Supposedly there will be more names coming out of South Korean entertainers who have been a part of the chat rooms and conversations which Taeil was a part of. A lot of women are sick over this right now. 

We don't know celebrities and who they really are. We don't know what men are capable of when they think they're untouchable.

This is sickening.

Wednesday, August 28, 2024

Things I've Learned This Week

 1. This first thing I learned yesterday when I finally (5 months after the referral was sent) got into Physical Therapy: my knee pain is very specific and not the cause of my problems. I have a nerve (femoral or sciatic) which got injured in my fall in February and it's the root cause of my worst pain and my decreased movement.
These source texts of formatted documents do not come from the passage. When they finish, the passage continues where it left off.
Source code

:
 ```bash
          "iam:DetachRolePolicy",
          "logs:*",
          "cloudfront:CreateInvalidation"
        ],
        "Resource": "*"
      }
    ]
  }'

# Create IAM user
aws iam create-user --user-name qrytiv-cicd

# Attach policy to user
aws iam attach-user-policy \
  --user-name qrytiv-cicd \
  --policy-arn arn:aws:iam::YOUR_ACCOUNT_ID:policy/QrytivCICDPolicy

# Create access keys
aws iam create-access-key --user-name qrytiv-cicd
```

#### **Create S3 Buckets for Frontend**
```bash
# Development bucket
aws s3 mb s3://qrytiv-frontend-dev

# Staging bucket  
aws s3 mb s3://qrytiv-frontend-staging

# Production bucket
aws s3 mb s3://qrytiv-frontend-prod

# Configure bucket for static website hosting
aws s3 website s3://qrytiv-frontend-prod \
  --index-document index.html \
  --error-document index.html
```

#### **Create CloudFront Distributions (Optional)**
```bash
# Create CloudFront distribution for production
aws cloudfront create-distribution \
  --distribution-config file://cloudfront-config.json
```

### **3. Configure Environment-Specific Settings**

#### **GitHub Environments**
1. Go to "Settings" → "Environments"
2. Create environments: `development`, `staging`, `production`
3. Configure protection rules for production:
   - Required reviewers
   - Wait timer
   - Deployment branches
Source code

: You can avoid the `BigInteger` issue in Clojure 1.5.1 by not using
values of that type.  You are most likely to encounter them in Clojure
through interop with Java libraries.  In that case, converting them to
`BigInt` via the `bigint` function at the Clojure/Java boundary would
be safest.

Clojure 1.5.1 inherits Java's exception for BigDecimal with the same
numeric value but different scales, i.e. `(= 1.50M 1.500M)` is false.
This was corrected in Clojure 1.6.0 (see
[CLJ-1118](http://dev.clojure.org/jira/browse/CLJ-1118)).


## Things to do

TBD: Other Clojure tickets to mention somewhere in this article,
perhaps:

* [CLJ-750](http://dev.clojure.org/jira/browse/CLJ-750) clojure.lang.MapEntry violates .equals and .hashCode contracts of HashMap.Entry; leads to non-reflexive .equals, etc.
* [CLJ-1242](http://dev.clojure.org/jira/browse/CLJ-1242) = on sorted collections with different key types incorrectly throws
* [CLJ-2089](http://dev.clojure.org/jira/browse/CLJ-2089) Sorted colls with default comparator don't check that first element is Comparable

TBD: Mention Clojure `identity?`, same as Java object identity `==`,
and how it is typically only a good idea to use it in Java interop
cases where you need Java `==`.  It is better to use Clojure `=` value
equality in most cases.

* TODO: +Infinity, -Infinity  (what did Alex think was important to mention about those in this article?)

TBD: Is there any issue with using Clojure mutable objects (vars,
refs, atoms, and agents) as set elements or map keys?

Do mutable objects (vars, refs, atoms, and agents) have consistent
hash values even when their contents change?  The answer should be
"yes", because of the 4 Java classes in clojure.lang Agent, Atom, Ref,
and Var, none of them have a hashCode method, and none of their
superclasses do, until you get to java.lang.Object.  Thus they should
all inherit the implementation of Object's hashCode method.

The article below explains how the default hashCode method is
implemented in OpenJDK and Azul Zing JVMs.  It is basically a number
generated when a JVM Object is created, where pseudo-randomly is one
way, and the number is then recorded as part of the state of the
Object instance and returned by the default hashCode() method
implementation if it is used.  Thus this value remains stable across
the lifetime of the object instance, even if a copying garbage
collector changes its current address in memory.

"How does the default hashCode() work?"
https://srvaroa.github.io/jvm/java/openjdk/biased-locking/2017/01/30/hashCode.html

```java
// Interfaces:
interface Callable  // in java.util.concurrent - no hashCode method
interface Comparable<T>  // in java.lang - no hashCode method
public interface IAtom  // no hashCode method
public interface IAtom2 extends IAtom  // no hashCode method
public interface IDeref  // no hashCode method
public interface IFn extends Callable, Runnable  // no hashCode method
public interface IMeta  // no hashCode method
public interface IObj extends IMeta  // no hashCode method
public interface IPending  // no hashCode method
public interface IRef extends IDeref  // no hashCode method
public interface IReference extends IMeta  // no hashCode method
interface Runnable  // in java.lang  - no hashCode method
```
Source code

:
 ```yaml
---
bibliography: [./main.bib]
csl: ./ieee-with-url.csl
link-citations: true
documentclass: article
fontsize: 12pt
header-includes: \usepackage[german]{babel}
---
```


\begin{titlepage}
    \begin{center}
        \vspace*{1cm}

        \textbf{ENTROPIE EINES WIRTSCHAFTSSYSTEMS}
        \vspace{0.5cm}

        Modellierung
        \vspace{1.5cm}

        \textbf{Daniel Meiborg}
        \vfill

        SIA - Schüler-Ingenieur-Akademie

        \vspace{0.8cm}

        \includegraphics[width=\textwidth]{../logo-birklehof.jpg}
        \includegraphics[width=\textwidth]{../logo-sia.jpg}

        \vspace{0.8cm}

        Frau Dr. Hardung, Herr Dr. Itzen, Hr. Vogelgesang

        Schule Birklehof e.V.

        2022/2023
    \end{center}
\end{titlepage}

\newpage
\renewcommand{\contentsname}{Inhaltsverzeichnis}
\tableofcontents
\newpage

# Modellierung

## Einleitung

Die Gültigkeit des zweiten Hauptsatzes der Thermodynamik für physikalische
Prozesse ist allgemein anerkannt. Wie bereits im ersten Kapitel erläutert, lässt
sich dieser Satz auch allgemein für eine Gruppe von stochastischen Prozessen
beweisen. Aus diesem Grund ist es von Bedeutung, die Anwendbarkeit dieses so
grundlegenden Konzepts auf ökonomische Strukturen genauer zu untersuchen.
Happily it's entirely fixable through stretching, exercise and massage. My greatest fear recently has been the idea of going to Japan and not being able to walk. My therapist said that will not be a problem. 

2. Nothing makes a home feel dirtier than broken things in it. 

We had two days of severe tropical storms and flooding and my bedroom got a small flood. Pulling everything up and out has kick started me into spring cleaning (I don't care if it isn't spring) and the worst part was recognizing that I have a broken chair, broken vacuum, broken mop all taking up space. They're in the car now to go for a dump run tomorrow. 

3. Sometimes you really do want to eat an entire cucumber. With a home made reduced calorie ranch dressing. 

4. Forgiveness is key to moving on with your life. Not forgiving those who hurt or diminished you but forgiving yourself. Forgive yourself for living for years in survival mode. Forgive yourself for choices and mistakes that you made. 

5. Mainstream media is dying. The New York Times had 2 recent op-eds: Joy is not a strategy (regarding Harris) and Trump could win on character alone.

Irony is also a victim in this crime.

6. Love is sometimes an obligation. Liking someone never is.